Oleh Layanan Berita Ekspres

NEW DELHI: Lebih dari 4.000 anak yatim piatu akibat Covid-19 akan menerima tunjangan bulanan sebesar Rs 4.000, Perdana Menteri Narendra Modi mengatakan pada hari Senin saat ia meluncurkan dukungan Rs 10 lakh di bawah skema PM Peduli Anak.

Selain hibah, dalam skema ini, anak-anak yang kehilangan orang tuanya selama pandemi juga akan mendapatkan buku izin anak dan kartu kesehatan PM Peduli di bawah bimbingan Ayushman Bharat. Kartu kesehatan akan memberi anak-anak ini fasilitas perawatan yang dapat diakses dengan biaya Rs 5 lakh.

“Jika ada yang membutuhkan pinjaman pendidikan untuk kursus profesi atau pendidikan tinggi, maka PM Peduli akan membantu. Mereka juga telah diatur sebesar Rp 4.000 setiap bulannya melalui skema lain untuk kebutuhan sehari-hari lainnya,” ujarnya melalui konferensi video.

Remaja berusia 18-23 tahun akan mendapat tunjangan setiap bulannya, dan jika berusia 23 tahun akan mendapat tunjangan sebesar Rs 10 lakh, tambahnya.

“Saya berbicara kepada Anda bukan sebagai Perdana Menteri, namun sebagai anggota keluarga.
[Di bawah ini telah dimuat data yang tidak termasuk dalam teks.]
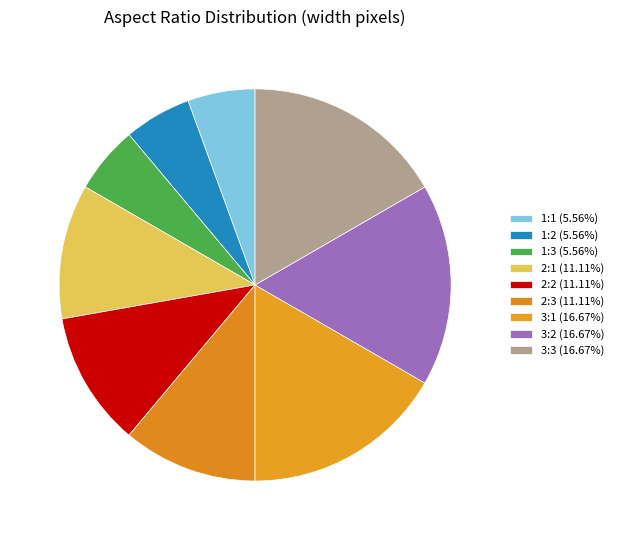

What percentage is NOT represented by 1:3?

94.4%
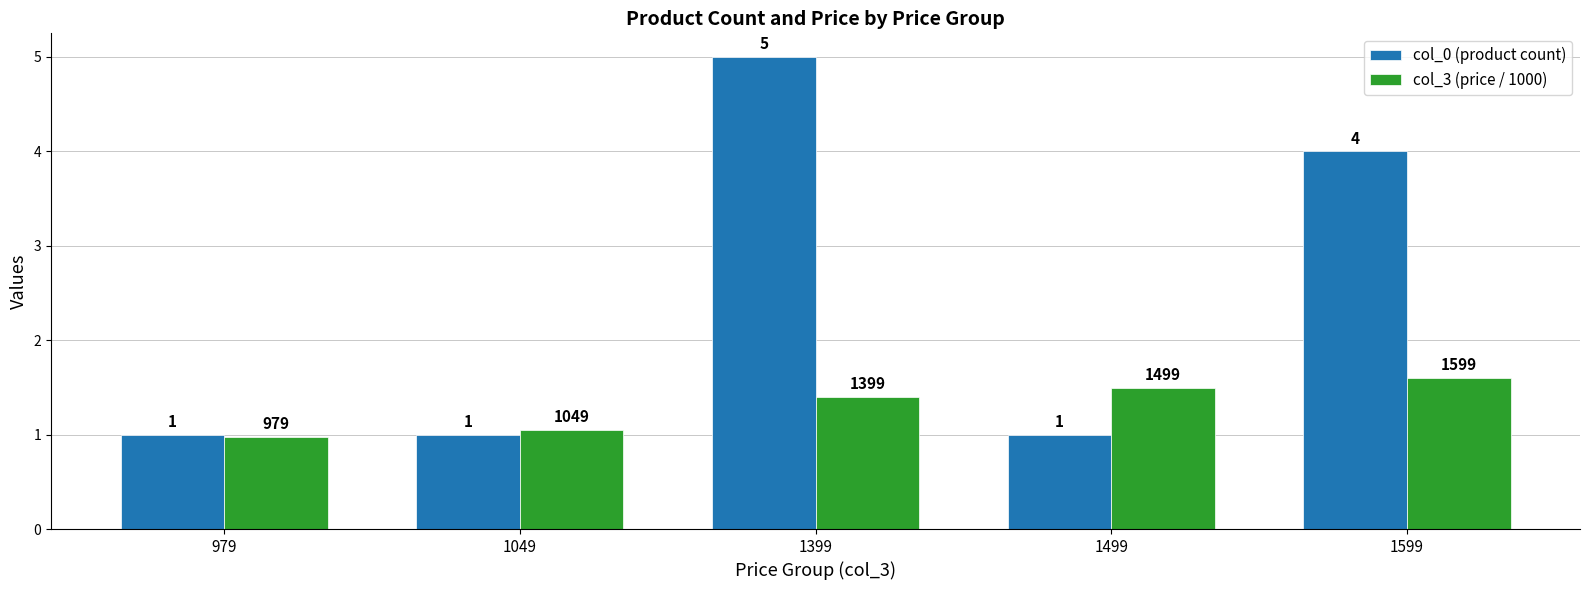

Rank the series by their average value, from highest to lowest.

col_0 (product count), col_3 (price / 1000)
Saya tahu betapa sulitnya situasi bagi orang-orang yang kehilangan anggota keluarganya selama pandemi Covid-19.” dia berkata.

Skema ini bertujuan untuk memastikan pengasuhan dan perlindungan komprehensif terhadap anak-anak secara berkelanjutan dengan menyediakan tempat tinggal dan penginapan bagi mereka, memberdayakan mereka melalui pendidikan dan beasiswa, dan membekali mereka untuk hidup mandiri dengan dukungan keuangan sebesar Rs 10 lakh setelahnya. mencapai usia 23 tahun dan untuk menjamin kesejahteraan mereka melalui asuransi kesehatan.

Sembilan ribu empat puluh dua permohonan diterima dari 33 negara bagian dan 611 distrik, dimana 4,345 permohonan disetujui.

Jumlah maksimum anak yatim piatu yang mendapat manfaat adalah dari Maharashtra (790), diikuti oleh Uttar Pradesh (441), Madhya Pradesh (428), Tamil Nadu (394), Telangana (256), Andhra Pradesh (351), Gujarat (223), Karnataka (221) dan Rajasthan (206).

Pemerintah meluncurkan inisiatif ini pada tanggal 29 Mei 2021 untuk mendukung anak-anak yang kehilangan orang tua atau wali sah atau orang tua angkatnya, atau orang tua yang masih hidup karena Covid-19 mulai tanggal 11 Maret 2020 hingga 28 Februari 2022.

Anak-anak juga akan diberikan konseling emosional melalui saluran bantuan samvad untuk bantuan psikologis dan emosional berdasarkan skema ini.

Kementerian Pembangunan Perempuan dan Anak mengatakan perdana menteri akan menyerahkan beasiswa kepada anak-anak yang bersekolah.

Banyak anak-anak, beserta walinya dan Hakim Distrik terkait, mengikuti acara virtual tersebut melalui mode virtual. Acara tersebut dihadiri oleh para menteri, MLA dan MLA dari berbagai negara bagian dan Wilayah Persatuan.